Furniture burned surprisingly well; the dining room chairs were enough for Elliot to keep the feeling in his fingers, but the snap of the blaze and the stink of burning varnish wasn’t enough to keep gloomy thoughts at bay.

“Village’s 20 miles away,” Elliot said. “Never make it in the snow. Dammit, it’s their fault for pushing me out here. How’s anyone supposed to get anything written with committees and classes and all that college everywhere?”

The fire crackled in response; Elliot took this as agreement. “It’s bad enough that the place is full of professional vultures,” he said. “Grading papers five days a week and writing criticism the other two. If someone thinks they can tell Baudrillard he isn’t Marxist enough, they won’t show any mercy to me. No, it’s just more paper to shred, more writing to pick into its component pieces like a fetal pig on a dissection table.”

Ashes glowed and cinders churned; sparks worked their way up the chimney. “They’re afraid,” Elliot said. “they can’t produce anymore; they gave it up. Who wants to write when you can’t help but see all the petty biases and assumption that color it all? As if the endless stuffy papers they churn out are any better. They’ve forgotten how to produce, and they’re scared of anyone who still can.”

He pounded his fist on the cold wooden floor. “I’ll show them.

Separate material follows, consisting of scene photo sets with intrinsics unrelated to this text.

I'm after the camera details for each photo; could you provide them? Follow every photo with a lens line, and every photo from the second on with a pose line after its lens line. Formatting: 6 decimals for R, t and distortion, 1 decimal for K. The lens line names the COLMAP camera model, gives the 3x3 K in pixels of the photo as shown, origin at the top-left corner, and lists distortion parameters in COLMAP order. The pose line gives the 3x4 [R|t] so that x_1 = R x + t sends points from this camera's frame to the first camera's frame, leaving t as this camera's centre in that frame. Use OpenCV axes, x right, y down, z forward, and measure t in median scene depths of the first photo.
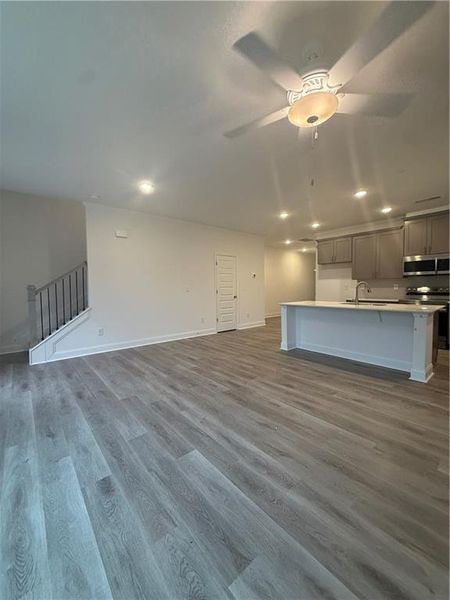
lens RADIAL K [[238.7, 0, 223.3], [0, 238.7, 297.6], [0, 0, 1]] dist [-0.001500, 0.000195]
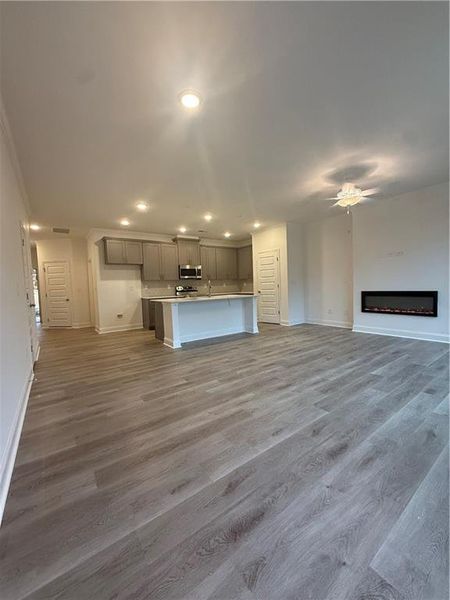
lens RADIAL K [[238.7, 0, 223.2], [0, 238.7, 299.6], [0, 0, 1]] dist [-0.001500, 0.000195]
pose [[0.082692, -0.048879, 0.995376, -1.041962], [0.078180, 0.996036, 0.042416, -0.011845], [-0.993504, 0.074311, 0.086186, 1.048880]]
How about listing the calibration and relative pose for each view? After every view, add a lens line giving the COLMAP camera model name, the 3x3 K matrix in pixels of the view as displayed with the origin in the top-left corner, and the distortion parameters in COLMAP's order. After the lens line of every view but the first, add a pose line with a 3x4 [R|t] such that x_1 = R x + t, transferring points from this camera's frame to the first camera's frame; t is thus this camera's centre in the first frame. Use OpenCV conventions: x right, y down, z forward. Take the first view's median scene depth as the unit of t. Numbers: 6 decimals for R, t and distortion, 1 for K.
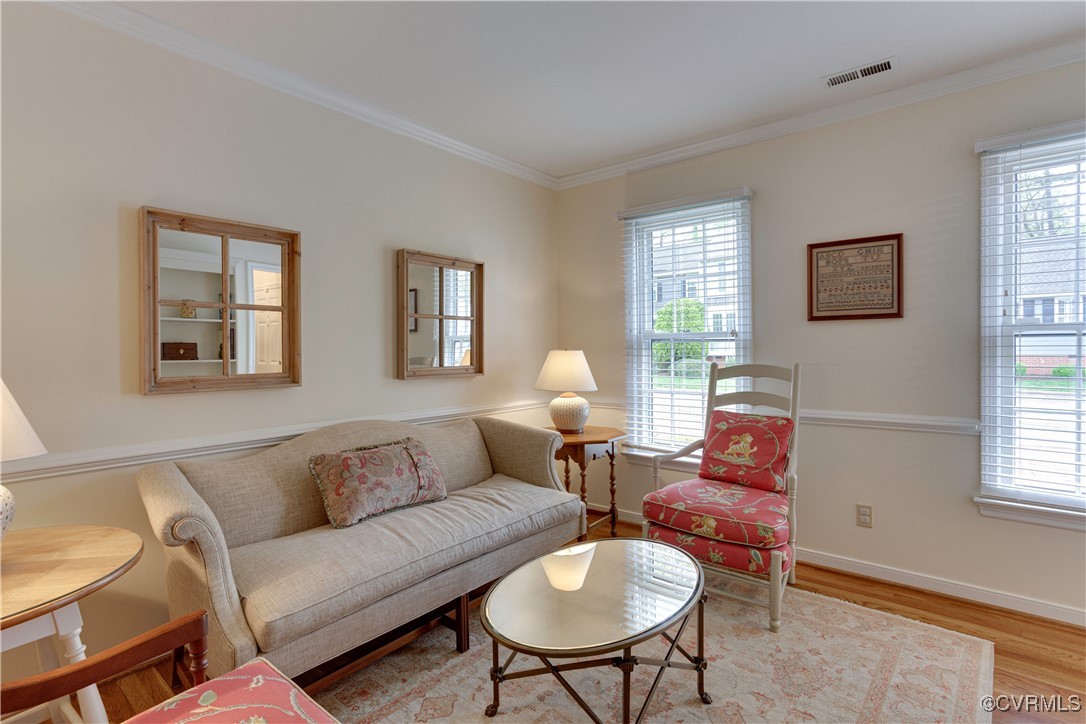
lens RADIAL K [[536.8, 0, 524.6], [0, 536.8, 357.8], [0, 0, 1]] dist [-0.001081, 0.000972]
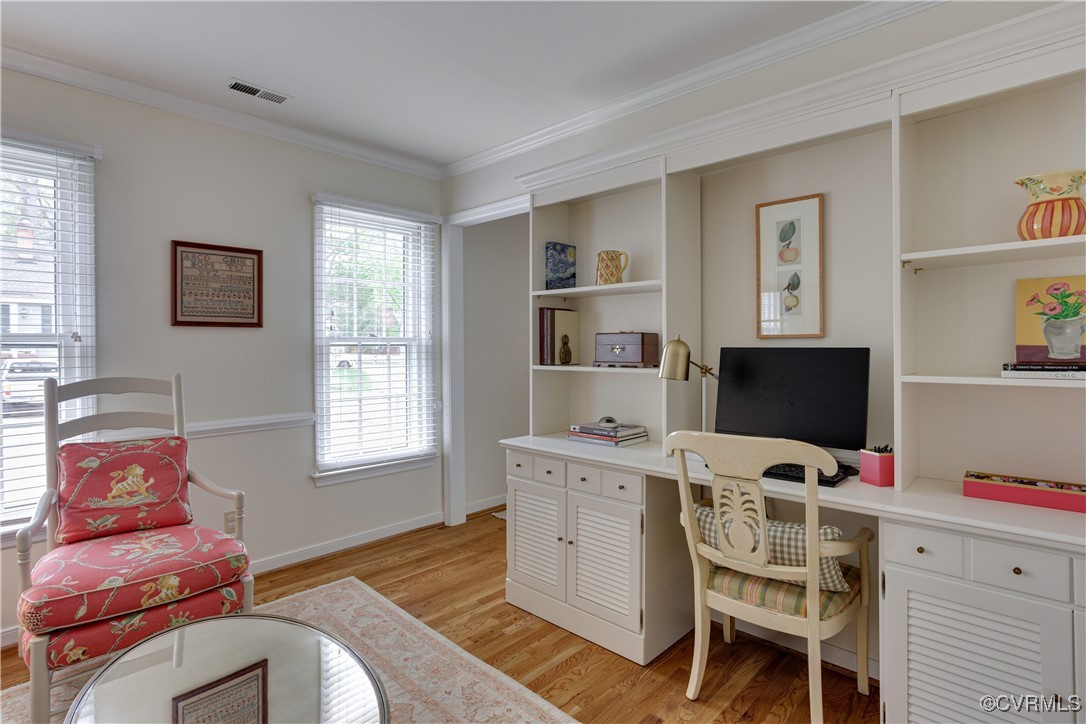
lens RADIAL K [[536.8, 0, 524.6], [0, 536.8, 357.8], [0, 0, 1]] dist [-0.001081, 0.000972]
pose [[0.079445, -0.009852, 0.996791, -0.342242], [0.025652, 0.999640, 0.007835, -0.007973], [-0.996509, 0.024947, 0.079669, 0.379281]]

They think they can doom me to obscurity, driving me out into the snow to die. I’ll show those dusty old fossils in the department what a real writer can do.”

More chairs went onto the fire in the following hours, and then the table, broken into pieces with a hammer. The bedframe was next, then the bookshelves and cupboard doors. All the while, Elliot scribbled furiously on his pad, stopping only to tear sheets out.

Finally, Dr. Harline’s books went into the blaze. “Screw the feminist reading of Crime and Punishment,” Elliot said, hefting the volume onto the ashes. “Let’s hear the arsonist reading. The Nazi reading. The this-is-why-they-don’t-allow-smoking-in-the-building reading.” The paper burned bright and fast, but before long, the embers were dying.

Things became fuzzy after that. Elliot had a vague recollection of more items offered up to Vulcan for heat, endless spirals of cursive writing snaking across notebook pages, and hoarse shouting and recriminations. The very existence of the Osborn University English department, the publishing industry, and readers at large were questioned in front of a rapt audience of dying coals. Everyone who had kept Elliot’s brilliant prose from attracting the praise it deserved was tried in the cinder court, convicted of obstructionism, and sentenced to hang in the air as frozen breaths.